WORK INSTRUCTIONS
From the line that has "focal_mm: 200" down to the last line of the data below, set down every line exactly, but none of the pictures.

START DATA PROVIDED

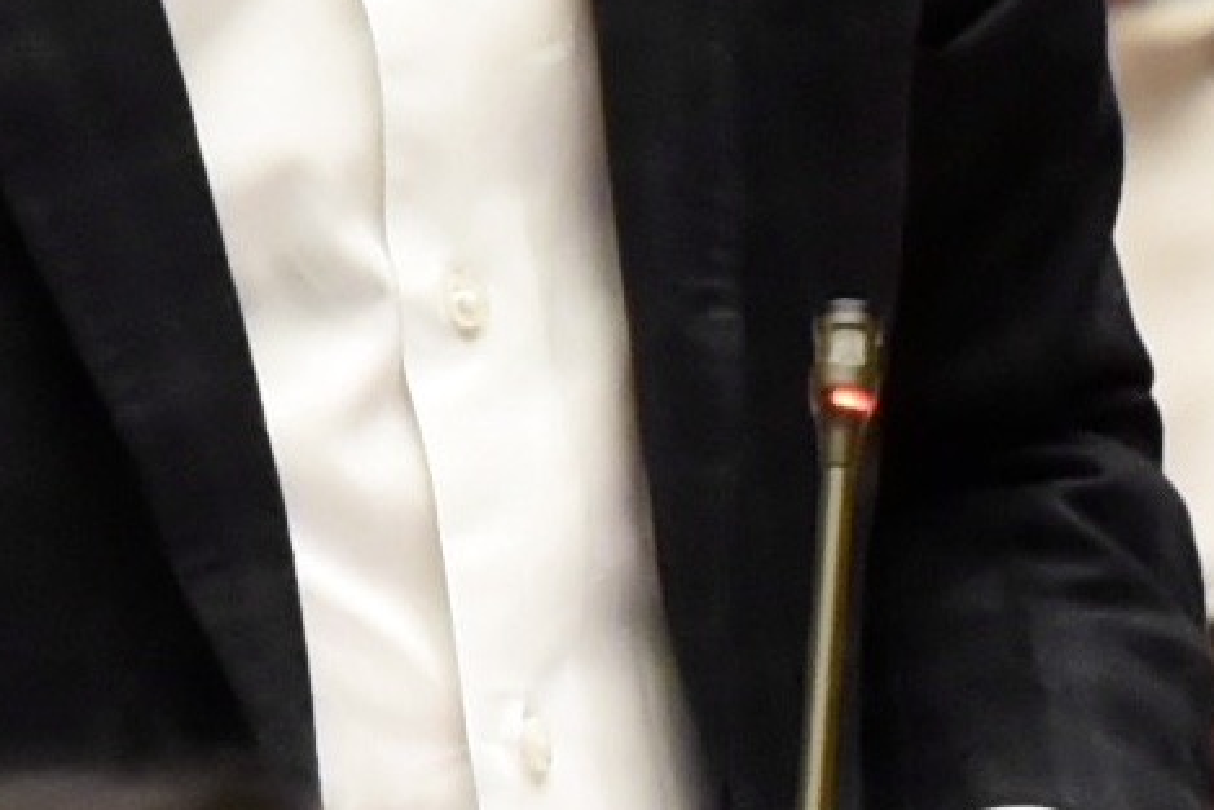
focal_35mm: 1463
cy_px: -982
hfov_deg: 1.4
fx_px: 49348
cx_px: 601
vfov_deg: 0.9
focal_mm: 200
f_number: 5
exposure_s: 1/160
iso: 3200
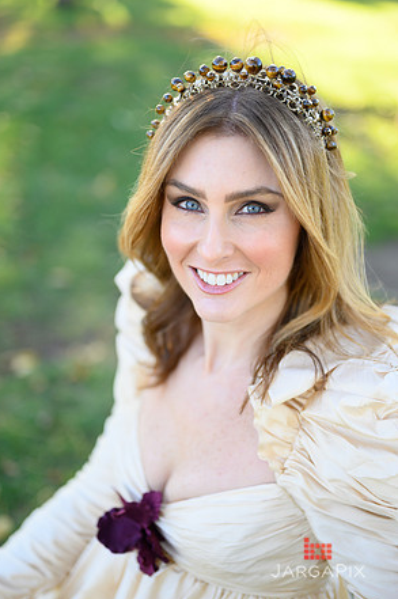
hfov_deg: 26.4
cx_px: 196
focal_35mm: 51
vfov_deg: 38.9
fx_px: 848
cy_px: 302
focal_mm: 50
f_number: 2
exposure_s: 1/640
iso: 320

END DATA PROVIDED

YOUR RESPONSE
focal_mm: 200
f_number: 5
exposure_s: 1/160
iso: 3200
hfov_deg: 26.4
cx_px: 196
focal_35mm: 51
vfov_deg: 38.9
fx_px: 848
cy_px: 302
focal_mm: 50
f_number: 2
exposure_s: 1/640
iso: 320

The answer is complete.